Movie Review: Eddie and the Cruisers II: Eddie Lives!
Almost two years ago, I took one for the team and watched – and reviewed – the craptacular movie known as Eddie and the Cruisers, the 1983 film about a fictitious Jersey Shore band that was a complete rip-off of Mr. Bruce Springsteen and his E Street Band. Though I was less than impressed with the movie and its dumb plot, it did capture the spirit of the Jersey Shore pretty well. And though I swore back then that I’d never watch it again, I did feel compelled to watch its sequel, 1989’s Eddie and the Cruisers II: Eddie Lives! – admittedly for no other reason than to have something to blog about.
To understand this film, I’ll first give a brief recap of its predecessor. Back in 1963, we’re introduced to singer/guitarist Eddie Wilson and his band, the Cruisers. They play the Jersey Shore bar scene, make an album, and get popular. Then they make a second album, but the record label didn’t like it, so the overly sensitive Eddie freaks out and steals the tapes, hides them, and kills himself. After an excessively long and drawn out plot, which hints that Eddie could have possibly faked his own death, his former bandmates find the lost tapes and sell them to the record label.
Fast-forward 20 years to when Eddie and the Cruisers II: Cruise Control takes place, and the band’s music is more popular than ever. That makes things weird for a particular construction worker in Canada who – spoiler alert – is really Eddie! Turns out he didn’t kill himself and just wanted to escape the spotlight by taking a blue-collar job in some alternate version of Montreal where no one speaks French and everyone has an American accent. To blend in, all Eddie has to do is grow out a pornstache and change his name to Joe West, and no one has a clue about his former identity.

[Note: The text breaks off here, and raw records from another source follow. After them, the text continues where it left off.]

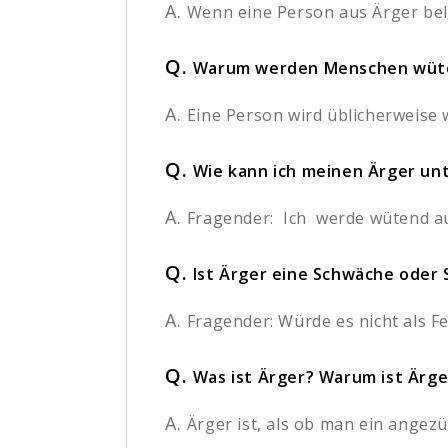
A.
Wenn eine Person aus Ärger beleid
Q.
Warum werden Menschen wüt
A.
Eine Person wird üblicherweise w
Q.
Wie kann ich meinen Ärger unt
A.
Fragender: Ich werde wütend au
Q.
Ist Ärger eine Schwäche oder 
A.
Fragender: Würde es nicht als F
Q.
Was ist Ärger? Warum ist Ärge
A.
Ärger ist, als ob man ein angezü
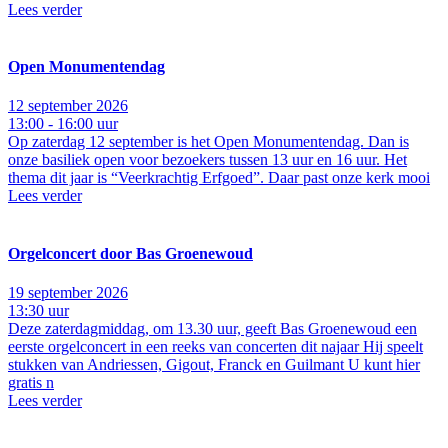
Lees verder
Open Monumentendag
12 september 2026
13:00 - 16:00 uur
Op zaterdag 12 september is het Open Monumentendag. Dan is
onze basiliek open voor bezoekers tussen 13 uur en 16 uur. Het
thema dit jaar is “Veerkrachtig Erfgoed”. Daar past onze kerk mooi
Lees verder
Orgelconcert door Bas Groenewoud
19 september 2026
13:30 uur
Deze zaterdagmiddag, om 13.30 uur, geeft Bas Groenewoud een
eerste orgelconcert in een reeks van concerten dit najaar Hij speelt
stukken van Andriessen, Gigout, Franck en Guilmant U kunt hier
gratis n
Lees verder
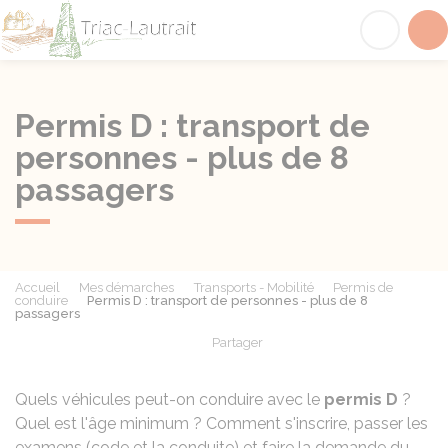
Triac-Lautrait
Acc
Permis D : transport de
personnes - plus de 8
passagers
Accueil
Mes démarches
Transports - Mobilité
Permis de
conduire
Permis D : transport de personnes - plus de 8
passagers
Partager
Partager sur Facebook
Partager sur X - Twit
Partager sur
Par
Quels véhicules peut-on conduire avec le
permis D
?
Quel est l'âge minimum ? Comment s'inscrire, passer les
examens (code et la conduite) et faire la demande du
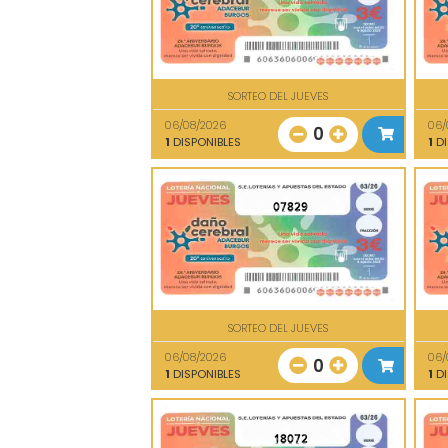
SORTEO DEL JUEVES
06/08/2026
06/
0
1
DISPONIBLES
1
DI
07829
SORTEO DEL JUEVES
06/08/2026
06/
0
1
DISPONIBLES
1
DI
18072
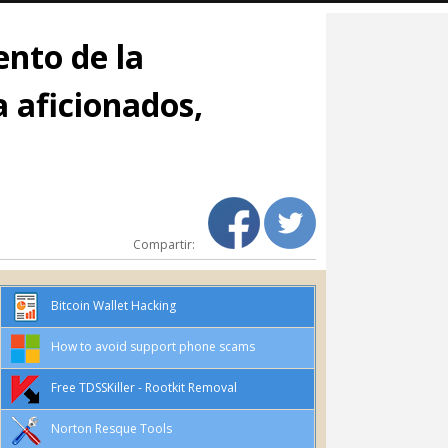
nto de la
a aficionados,
Compartir:
Bitcoin Wallet Hacking
How to avoid support phone scams
Free TDSSKiller - Rootkit Removal
Norton Resque Tools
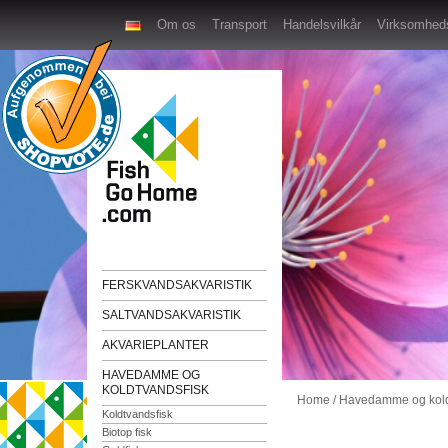
Om os
Transport
Handelsvilkår
Virksomheds
FERSKVANDSAKVARISTIK
SALTVANDSAKVARISTIK
AKVARIEPLANTER
HAVEDAMME OG
KOLDTVANDSFISK
Home
/
Havedamme og kold
Koldtvandsfisk
Biotop fisk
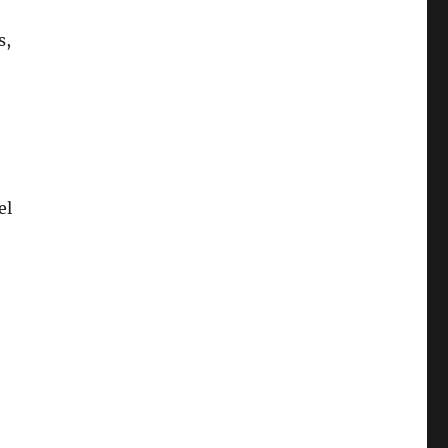
s,
el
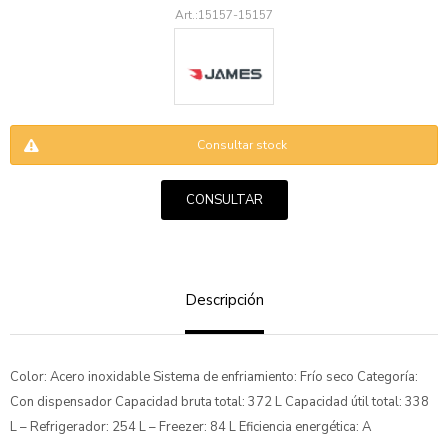
15157-15157
Consultar stock
ENVIAR
CONSULTAR
Descripción
Color: Acero inoxidable Sistema de enfriamiento: Frío seco Categoría:
Con dispensador Capacidad bruta total: 372 L Capacidad útil total: 338
L – Refrigerador: 254 L – Freezer: 84 L Eficiencia energética: A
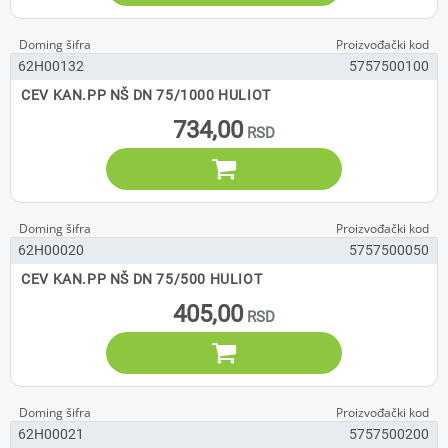
62H00132
5757500100
CEV KAN.PP NŠ DN 75/1000 HULIOT
734,00

62H00020
5757500050
CEV KAN.PP NŠ DN 75/500 HULIOT
405,00

62H00021
5757500200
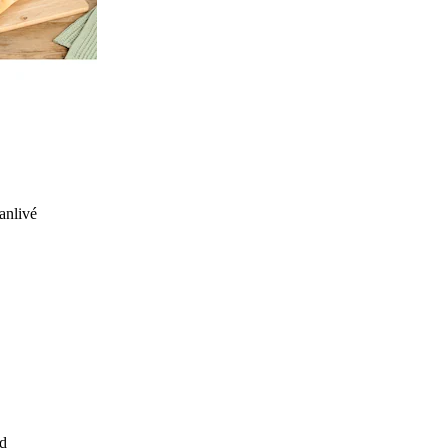
anlivé
d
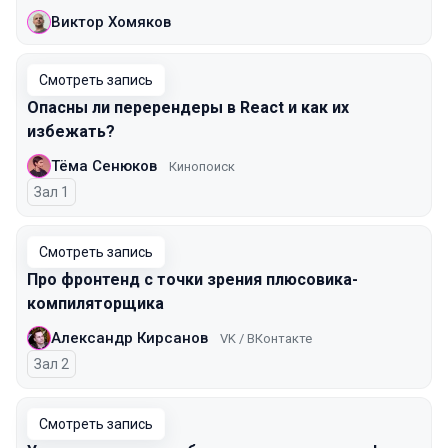
Виктор Хомяков
Смотреть запись
Опасны ли перерендеры в React и как их
избежать?
Тёма Сенюков
Кинопоиск
Зал 1
Смотреть запись
Про фронтенд с точки зрения плюсовика-
компиляторщика
Александр Кирсанов
VK / ВКонтакте
Зал 2
Смотреть запись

However, his little secret is getting harder to keep. Not only did the record label release the album that they originally hated, but they also released the super secret tapes that Eddie recorded without his Cruisers. So, now that his music is all over the radio (and discussed on TV by special guest stars Martha Quinn of MTV fame and a rather spry 1989 version of Larry King), Eddie’s tough exterior is starting to crack. He even confides in his new love interest, Diane, about his real self.
He is also drawn back into music. He starts playing guitar with with some Billy Idol wannabe punk named “Rick Diesel,” and the two of them form a new band with a ragtag bunch of very 80s looking musicians. And just like in the first film, they even get their own version of an older, wiser African-
AmericanCanadian saxophone player in the mold of Clarence Clemons. When this new band (named Rock Solid!) becomes popular, Eddie finds that he can’t hide behind his pornstache any longer, so he shaves it off and reveals to the world that he is really Eddie Wilson!
Although Eddie and the Cruisers II: The Ed-pire Strikes Back lacks the Jersey-ness of the original, most of it taking place in Canada or New York, there are still plenty of Jersey moments to make it worthwhile (and worthy to be on this blog). For instance, there are a couple scenes of Eddie/Joe moping around on the pre-gentrified Asbury Park boardwalk or driving on the Turnpike, as well as flashbacks to his band’s heyday at the shore. Best of all, though, is when Diane asks Eddie/Joe what’s so special about New Jersey, and he responds:
“Baby, there’s nowhere else in the world like the Garden State! You got miles of swamps, and mountains of dumps… different colored rivers… automobile graveyards… breweries, factories, ballparks, all mixed up together. It’s the best place to live.”
Couldn’t have said it better myself!
All told, I actually found Eddie and the Cruisers II: Ed-iana Jones and the Last Cruise-ade better than the original. Sure, it lacks the mystery and intrigue of the first one, but instead we get a stronger plot and a much deeper look into the enigmatic Eddie Wilson character. Still, I can’t say I’d recommend it – it’s just too dated and weird and can’t stand apart from the original. But, if you just want to laugh at some crazy 80s hairstyles and marvel at how the movie got away with pretty much copying all of Bruce Springsteen’s songs, then this movie is for you!